Differential diagnosis included:
- Graft Infection
- Seroma from PTFE ultrafiltration leak
- Seroma from lymph leak.
Graft infections can present like this, but also drive local and systemic inflammation and in the absence of fevers and white counts, was highly unlikely. Occasionally, indolent infections with S. epidermidis will present with fluid collections but typically this is a late presentation. Ultrafiltration leaks from PTFE are fairly rare in my practice but can occur randomly. Most PTFE grafts nowadays come with an external wrap that acts as a seal against microporosity, but on occasion, I have seen protein rich fluid accumulated around PTFE grafts. This typically is not high pressure and accumulates along significant or whole length of graft. I used to treat that with graft excision and replacement, but I have had success with relining the graft with PTFE based stent grafts and externally draining the seroma.
I suspected this to be a seroma from lymphatic leak. The lymphatics are an unusual system of vessels in that they are remnants of an earlier circulatory system that was designed to move and mix nutrients and primitive phagocytic immune cells throughout the external compartment of an organism. They are diaphanous vessels that have smooth muscles that periodically contract like cardiac muscle, propelling fluid and cellular components past valves. Typically, cautery, suturing, and the inflammation of wound healing are sufficient to close lymphatics, but when there is potential space and a large lymphatic trunk that has been divided within it, that space will be filled with fluid, particularly with edema fluid that accumulates post surgically with dependency.
This patient was treated with I&D, but the lymphatic was identified by injection with Isosulfan blue in the subcutaneous space of the foot (between the toes). The dye is avidly taken up by the lymphatics and it can be used to identify the leak, allowing for extirpation and closure.

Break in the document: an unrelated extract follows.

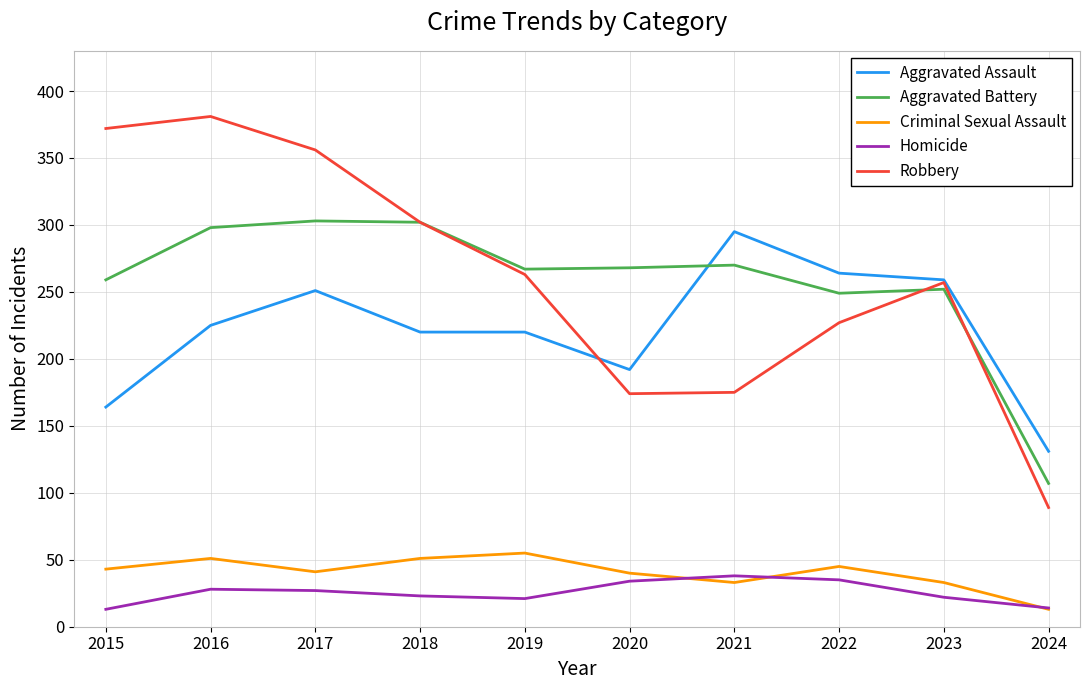

What is the maximum value shown in the chart?

381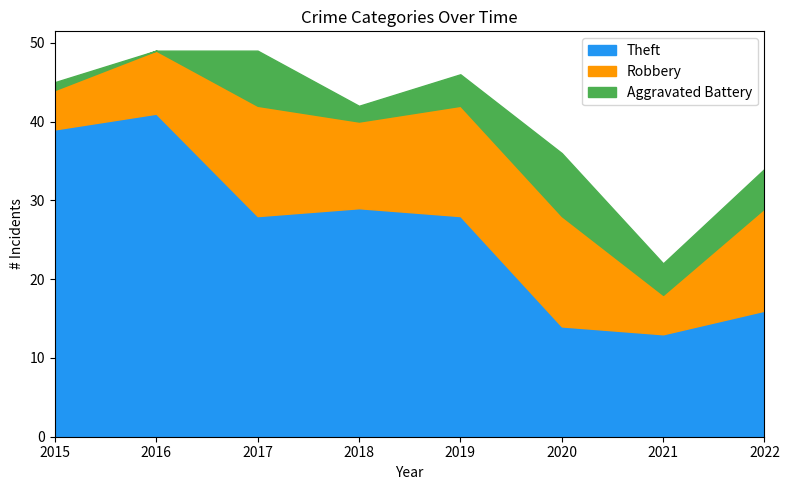

Rank the series by their average value, from lowest to highest.

Aggravated Battery, Robbery, Theft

The vital dye will be cleared by the kidney -the pee will be greenish blue for a day or two. This is contraindicated in patients with known sulfa allergies.
The dye concentrates in the lymphatics which are easily identified.
The lymphatics were ablated and a VAC dressing was applied. Two weeks later, there has been significant healing with complete resolution of the seroma.
Loss of lymphatics at this level does not cause permanent injury but clearance of edema is slowed. Clearly, the avoidance of lymph leaks is the first step in preventing seromata, but when they occur, it is simple enough to identify and treat them using this technique.